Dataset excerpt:
BEGIN
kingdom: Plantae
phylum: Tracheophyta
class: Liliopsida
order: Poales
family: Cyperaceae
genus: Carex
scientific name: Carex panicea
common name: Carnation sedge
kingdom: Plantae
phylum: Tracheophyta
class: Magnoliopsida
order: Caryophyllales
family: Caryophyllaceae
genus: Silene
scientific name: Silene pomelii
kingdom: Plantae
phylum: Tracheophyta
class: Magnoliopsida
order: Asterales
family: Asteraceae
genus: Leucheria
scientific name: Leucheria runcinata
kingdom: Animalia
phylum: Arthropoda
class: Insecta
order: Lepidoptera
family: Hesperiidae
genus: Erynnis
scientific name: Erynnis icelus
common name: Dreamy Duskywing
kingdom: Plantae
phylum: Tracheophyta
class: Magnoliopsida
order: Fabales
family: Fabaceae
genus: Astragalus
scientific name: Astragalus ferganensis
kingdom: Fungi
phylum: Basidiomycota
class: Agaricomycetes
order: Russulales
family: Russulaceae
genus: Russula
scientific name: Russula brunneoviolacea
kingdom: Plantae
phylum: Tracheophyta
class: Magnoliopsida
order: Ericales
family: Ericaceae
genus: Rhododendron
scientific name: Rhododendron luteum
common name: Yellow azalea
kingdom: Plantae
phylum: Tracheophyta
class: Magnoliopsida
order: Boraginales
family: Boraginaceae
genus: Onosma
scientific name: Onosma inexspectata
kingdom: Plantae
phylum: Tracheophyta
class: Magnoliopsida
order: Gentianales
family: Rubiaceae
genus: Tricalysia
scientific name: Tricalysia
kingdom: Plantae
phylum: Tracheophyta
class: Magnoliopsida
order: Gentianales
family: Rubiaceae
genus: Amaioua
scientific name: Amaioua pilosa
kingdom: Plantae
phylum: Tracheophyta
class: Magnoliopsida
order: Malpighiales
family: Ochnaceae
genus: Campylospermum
END
Copy all of the lines above word for word, keeping them in the same order.

• Answer to the problem:
kingdom: Plantae
phylum: Tracheophyta
class: Liliopsida
order: Poales
family: Cyperaceae
genus: Carex
scientific name: Carex panicea
common name: Carnation sedge
kingdom: Plantae
phylum: Tracheophyta
class: Magnoliopsida
order: Caryophyllales
family: Caryophyllaceae
genus: Silene
scientific name: Silene pomelii
kingdom: Plantae
phylum: Tracheophyta
class: Magnoliopsida
order: Asterales
family: Asteraceae
genus: Leucheria
scientific name: Leucheria runcinata
kingdom: Animalia
phylum: Arthropoda
class: Insecta
order: Lepidoptera
family: Hesperiidae
genus: Erynnis
scientific name: Erynnis icelus
common name: Dreamy Duskywing
kingdom: Plantae
phylum: Tracheophyta
class: Magnoliopsida
order: Fabales
family: Fabaceae
genus: Astragalus
scientific name: Astragalus ferganensis
kingdom: Fungi
phylum: Basidiomycota
class: Agaricomycetes
order: Russulales
family: Russulaceae
genus: Russula
scientific name: Russula brunneoviolacea
kingdom: Plantae
phylum: Tracheophyta
class: Magnoliopsida
order: Ericales
family: Ericaceae
genus: Rhododendron
scientific name: Rhododendron luteum
common name: Yellow azalea
kingdom: Plantae
phylum: Tracheophyta
class: Magnoliopsida
order: Boraginales
family: Boraginaceae
genus: Onosma
scientific name: Onosma inexspectata
kingdom: Plantae
phylum: Tracheophyta
class: Magnoliopsida
order: Gentianales
family: Rubiaceae
genus: Tricalysia
scientific name: Tricalysia
kingdom: Plantae
phylum: Tracheophyta
class: Magnoliopsida
order: Gentianales
family: Rubiaceae
genus: Amaioua
scientific name: Amaioua pilosa
kingdom: Plantae
phylum: Tracheophyta
class: Magnoliopsida
order: Malpighiales
family: Ochnaceae
genus: Campylospermum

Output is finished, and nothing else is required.